# Passage shown
— Begin —

- Companies that have personalities and a team that adds humanity to their business both online and offline.
- Companies who care enough to monitor what blogs are saying and react, even when people have negative issues.
- Companies who contribute to online discussions and mailing lists without pimping their solutions and help even when the topic matter isn’t in-synch with their business area.
- Companies that ask for help, contributions, feedback.
And then
- Businesses that use domain names to describe what they do instead of using a company name.
- Business people that leave comments on blog posts with their keywordladen website name and not their name and surname.
- Businesses that write blog posts and internally link to their services in every blog post, again laden with keywords.
- Businesses that write blog posts that are neither interesting nor useful but instead are dressed up brochures.
- Businesses that write blog posts that do nothing more than block quote someone else’s blog post and then add one line of commentary.
- Businesses that use Adwords on their business blogs.
- Businesses that don’t name who they are on their About page.
Damien,
I agree wholeheartedly with what you are saying.
Only last week I was at an IIA/County Enterprise Board seminar on ‘new media’. While the speakers were excellent from my point of view (I know what a blog is, and don’t run a business) they all made the point that businesses should have blogs, but only touched on how to go about it from either a technical or a practical point of view.

— End —

# Exercise task 1
Count the lines in the rows that contain the string "markup", and give only the number.
The passage and the rows come from unrelated sources.

# Task input

— Begin —

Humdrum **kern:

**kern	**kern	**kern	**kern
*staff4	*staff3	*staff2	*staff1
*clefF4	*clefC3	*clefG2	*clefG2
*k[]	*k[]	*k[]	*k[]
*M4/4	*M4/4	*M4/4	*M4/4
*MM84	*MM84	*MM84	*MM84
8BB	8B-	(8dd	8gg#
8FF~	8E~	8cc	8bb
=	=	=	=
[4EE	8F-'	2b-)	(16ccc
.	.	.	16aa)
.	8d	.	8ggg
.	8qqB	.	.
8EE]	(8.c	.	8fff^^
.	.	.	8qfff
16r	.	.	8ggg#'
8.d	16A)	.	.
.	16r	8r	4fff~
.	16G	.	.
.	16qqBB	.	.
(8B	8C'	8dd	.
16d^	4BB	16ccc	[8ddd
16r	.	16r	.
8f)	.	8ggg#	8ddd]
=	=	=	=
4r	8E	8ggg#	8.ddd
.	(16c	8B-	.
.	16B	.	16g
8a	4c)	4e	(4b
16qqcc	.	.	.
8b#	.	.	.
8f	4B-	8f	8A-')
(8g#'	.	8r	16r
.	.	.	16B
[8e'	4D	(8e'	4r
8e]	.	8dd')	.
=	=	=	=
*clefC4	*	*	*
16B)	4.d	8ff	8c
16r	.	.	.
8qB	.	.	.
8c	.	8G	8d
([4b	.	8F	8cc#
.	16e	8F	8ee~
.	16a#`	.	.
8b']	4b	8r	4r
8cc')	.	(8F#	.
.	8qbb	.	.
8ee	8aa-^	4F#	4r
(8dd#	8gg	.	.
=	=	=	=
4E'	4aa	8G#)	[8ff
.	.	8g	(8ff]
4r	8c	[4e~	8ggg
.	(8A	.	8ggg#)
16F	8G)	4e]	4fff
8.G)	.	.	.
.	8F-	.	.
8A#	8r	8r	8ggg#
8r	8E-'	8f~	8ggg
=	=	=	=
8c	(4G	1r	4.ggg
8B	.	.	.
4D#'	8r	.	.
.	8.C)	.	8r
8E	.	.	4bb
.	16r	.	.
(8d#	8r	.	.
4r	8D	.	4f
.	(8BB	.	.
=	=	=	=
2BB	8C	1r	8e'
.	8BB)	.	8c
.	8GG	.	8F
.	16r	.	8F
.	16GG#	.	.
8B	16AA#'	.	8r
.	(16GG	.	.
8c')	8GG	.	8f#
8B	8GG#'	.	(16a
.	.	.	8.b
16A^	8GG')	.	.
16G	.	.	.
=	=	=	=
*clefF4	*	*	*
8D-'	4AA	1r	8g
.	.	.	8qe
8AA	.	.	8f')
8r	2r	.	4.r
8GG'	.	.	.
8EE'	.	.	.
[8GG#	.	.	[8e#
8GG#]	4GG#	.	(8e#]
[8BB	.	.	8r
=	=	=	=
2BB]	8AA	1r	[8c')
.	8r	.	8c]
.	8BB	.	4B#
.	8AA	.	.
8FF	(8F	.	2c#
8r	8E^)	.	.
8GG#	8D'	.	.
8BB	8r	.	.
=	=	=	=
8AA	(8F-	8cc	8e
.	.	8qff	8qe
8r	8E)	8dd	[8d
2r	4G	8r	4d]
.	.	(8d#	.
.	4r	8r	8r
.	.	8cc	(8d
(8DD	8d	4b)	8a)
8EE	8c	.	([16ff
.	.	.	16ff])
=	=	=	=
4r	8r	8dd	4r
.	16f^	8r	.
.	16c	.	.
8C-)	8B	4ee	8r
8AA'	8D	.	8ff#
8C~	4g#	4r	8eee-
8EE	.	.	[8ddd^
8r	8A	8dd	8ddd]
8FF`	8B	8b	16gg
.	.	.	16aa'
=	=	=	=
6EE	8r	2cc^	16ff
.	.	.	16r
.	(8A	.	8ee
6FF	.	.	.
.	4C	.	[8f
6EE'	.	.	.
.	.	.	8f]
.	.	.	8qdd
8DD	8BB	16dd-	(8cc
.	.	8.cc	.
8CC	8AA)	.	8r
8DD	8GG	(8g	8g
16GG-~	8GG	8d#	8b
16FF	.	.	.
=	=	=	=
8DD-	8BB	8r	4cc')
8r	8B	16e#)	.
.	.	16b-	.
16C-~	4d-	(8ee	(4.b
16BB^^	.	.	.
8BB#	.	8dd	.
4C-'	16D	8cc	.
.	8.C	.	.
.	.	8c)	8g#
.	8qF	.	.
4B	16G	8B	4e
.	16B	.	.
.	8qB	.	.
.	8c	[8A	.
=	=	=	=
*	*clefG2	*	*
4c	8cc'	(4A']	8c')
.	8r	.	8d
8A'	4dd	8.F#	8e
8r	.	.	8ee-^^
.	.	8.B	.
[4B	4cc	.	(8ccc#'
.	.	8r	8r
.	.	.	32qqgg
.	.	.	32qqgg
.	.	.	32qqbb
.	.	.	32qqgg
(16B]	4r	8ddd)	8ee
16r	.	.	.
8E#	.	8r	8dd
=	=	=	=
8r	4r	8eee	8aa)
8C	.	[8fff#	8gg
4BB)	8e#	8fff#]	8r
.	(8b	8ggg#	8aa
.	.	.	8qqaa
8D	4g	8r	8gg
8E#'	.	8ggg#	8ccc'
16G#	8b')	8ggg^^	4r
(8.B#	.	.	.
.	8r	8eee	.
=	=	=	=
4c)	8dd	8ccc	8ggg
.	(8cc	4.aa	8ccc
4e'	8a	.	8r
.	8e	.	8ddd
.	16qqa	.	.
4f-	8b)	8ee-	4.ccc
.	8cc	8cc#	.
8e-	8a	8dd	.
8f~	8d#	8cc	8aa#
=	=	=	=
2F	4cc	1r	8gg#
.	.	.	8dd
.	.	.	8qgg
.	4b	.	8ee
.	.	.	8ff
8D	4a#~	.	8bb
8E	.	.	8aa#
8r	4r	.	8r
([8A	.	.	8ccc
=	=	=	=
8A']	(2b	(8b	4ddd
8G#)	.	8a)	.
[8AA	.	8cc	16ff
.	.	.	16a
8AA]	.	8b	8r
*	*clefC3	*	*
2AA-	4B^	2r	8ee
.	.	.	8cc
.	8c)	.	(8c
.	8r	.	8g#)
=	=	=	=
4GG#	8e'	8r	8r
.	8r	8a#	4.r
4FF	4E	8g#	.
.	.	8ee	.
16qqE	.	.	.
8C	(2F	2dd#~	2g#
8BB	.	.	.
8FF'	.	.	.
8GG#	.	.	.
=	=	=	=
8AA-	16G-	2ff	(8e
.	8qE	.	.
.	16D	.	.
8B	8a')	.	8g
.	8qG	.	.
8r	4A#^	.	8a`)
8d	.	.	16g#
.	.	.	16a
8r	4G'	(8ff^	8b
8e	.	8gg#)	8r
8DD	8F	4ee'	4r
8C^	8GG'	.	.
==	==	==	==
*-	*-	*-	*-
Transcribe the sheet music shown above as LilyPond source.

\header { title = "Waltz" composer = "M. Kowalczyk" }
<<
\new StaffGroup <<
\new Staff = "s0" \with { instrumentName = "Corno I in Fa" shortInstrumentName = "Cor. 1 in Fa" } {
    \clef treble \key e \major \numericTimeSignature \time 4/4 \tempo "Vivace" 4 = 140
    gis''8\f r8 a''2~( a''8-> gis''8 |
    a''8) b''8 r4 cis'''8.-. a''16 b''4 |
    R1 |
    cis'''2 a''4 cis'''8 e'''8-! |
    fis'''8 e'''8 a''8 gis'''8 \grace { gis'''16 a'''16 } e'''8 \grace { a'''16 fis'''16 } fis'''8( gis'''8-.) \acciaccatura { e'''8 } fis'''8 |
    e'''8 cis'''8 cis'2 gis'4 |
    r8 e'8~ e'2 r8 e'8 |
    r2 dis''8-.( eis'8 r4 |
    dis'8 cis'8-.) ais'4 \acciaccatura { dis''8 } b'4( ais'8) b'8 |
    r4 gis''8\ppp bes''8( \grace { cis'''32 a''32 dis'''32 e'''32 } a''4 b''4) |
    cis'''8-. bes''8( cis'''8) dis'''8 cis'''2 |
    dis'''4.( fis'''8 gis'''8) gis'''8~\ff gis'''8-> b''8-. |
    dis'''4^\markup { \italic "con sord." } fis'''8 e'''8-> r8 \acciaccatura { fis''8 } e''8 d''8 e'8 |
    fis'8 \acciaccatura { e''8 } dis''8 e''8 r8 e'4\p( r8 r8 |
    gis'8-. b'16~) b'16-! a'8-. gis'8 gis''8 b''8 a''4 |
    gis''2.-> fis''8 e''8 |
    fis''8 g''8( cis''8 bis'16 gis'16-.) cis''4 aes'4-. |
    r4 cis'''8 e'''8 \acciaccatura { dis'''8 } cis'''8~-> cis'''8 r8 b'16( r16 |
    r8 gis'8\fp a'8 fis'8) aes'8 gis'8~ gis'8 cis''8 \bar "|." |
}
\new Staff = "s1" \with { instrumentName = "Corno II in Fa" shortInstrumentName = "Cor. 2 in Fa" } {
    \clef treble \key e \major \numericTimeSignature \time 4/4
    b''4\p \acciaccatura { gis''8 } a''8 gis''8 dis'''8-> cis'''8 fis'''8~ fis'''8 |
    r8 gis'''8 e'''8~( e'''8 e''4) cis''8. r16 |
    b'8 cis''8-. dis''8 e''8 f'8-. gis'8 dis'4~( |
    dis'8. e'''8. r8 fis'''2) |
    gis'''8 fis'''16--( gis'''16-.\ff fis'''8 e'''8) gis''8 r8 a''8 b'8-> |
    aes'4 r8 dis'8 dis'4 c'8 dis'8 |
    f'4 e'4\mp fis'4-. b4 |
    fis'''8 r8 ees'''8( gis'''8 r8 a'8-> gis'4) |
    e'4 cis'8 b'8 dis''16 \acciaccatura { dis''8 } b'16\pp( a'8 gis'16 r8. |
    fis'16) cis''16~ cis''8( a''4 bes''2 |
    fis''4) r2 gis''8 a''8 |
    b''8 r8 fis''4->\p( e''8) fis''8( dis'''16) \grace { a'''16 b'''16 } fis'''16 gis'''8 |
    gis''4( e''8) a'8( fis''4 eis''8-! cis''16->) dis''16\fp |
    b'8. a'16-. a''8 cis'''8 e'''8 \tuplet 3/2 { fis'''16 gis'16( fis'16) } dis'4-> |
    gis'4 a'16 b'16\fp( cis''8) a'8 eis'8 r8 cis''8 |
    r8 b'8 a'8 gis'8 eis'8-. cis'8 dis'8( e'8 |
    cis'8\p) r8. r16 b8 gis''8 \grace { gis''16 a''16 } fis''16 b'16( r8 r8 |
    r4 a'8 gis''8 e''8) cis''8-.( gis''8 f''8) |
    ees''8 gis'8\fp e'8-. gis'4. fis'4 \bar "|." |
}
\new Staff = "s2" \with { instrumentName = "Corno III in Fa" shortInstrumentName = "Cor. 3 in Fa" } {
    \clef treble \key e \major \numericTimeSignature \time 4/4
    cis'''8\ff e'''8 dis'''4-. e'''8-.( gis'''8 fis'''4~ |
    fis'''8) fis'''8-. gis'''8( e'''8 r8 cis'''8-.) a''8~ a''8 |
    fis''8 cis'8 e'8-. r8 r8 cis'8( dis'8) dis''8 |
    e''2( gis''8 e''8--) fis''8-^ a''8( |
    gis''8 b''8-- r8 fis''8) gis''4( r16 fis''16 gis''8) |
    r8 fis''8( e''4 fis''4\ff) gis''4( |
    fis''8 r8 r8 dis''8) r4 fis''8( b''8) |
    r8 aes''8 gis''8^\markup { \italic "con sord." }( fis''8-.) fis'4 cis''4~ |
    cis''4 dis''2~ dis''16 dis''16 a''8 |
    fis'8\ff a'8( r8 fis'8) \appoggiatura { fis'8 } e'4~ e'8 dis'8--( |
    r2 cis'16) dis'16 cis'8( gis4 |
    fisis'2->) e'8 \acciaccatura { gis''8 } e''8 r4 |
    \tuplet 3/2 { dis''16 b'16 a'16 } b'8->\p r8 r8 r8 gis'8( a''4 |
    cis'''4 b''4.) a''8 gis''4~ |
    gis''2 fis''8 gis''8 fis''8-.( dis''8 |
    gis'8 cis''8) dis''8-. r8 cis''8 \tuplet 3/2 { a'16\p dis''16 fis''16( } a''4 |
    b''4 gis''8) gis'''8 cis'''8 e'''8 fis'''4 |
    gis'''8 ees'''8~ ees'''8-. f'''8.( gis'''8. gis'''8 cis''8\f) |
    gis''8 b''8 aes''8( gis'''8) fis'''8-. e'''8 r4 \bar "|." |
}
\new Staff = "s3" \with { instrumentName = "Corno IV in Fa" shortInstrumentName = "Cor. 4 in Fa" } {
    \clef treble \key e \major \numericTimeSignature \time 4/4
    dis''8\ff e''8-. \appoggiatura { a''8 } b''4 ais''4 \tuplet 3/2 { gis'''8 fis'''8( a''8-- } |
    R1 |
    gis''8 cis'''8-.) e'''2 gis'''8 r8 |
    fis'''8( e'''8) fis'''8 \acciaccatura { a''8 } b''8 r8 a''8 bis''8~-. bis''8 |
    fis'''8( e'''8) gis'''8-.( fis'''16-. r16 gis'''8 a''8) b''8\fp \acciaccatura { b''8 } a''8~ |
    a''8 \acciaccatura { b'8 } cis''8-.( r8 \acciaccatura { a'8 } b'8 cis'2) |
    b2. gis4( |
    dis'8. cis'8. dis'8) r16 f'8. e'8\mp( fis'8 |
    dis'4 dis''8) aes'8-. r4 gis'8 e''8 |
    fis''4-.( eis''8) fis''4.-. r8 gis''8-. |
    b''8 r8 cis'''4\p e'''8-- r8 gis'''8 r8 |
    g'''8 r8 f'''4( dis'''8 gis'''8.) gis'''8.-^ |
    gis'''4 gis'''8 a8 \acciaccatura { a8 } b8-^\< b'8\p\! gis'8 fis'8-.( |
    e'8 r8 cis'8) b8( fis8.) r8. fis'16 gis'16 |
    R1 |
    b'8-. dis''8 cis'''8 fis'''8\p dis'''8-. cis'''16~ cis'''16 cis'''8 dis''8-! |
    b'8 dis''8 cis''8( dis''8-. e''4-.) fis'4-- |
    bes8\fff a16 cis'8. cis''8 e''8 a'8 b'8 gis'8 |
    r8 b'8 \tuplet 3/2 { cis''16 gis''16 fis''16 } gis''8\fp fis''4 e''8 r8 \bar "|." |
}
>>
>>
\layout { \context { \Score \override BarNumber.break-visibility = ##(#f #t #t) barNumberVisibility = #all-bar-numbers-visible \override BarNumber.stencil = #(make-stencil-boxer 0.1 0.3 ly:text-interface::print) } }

— End —

# Exercise task 2
Rewrite the passage between "- Businesses that write blog posts that do" and "their business blogs.", inclusive, substituting "banner ads" for "Adwords".

# Written response 1
2

# Written response 2
- Businesses that write blog posts that do nothing more than block quote someone else’s blog post and then add one line of commentary.
- Businesses that use banner ads on their business blogs.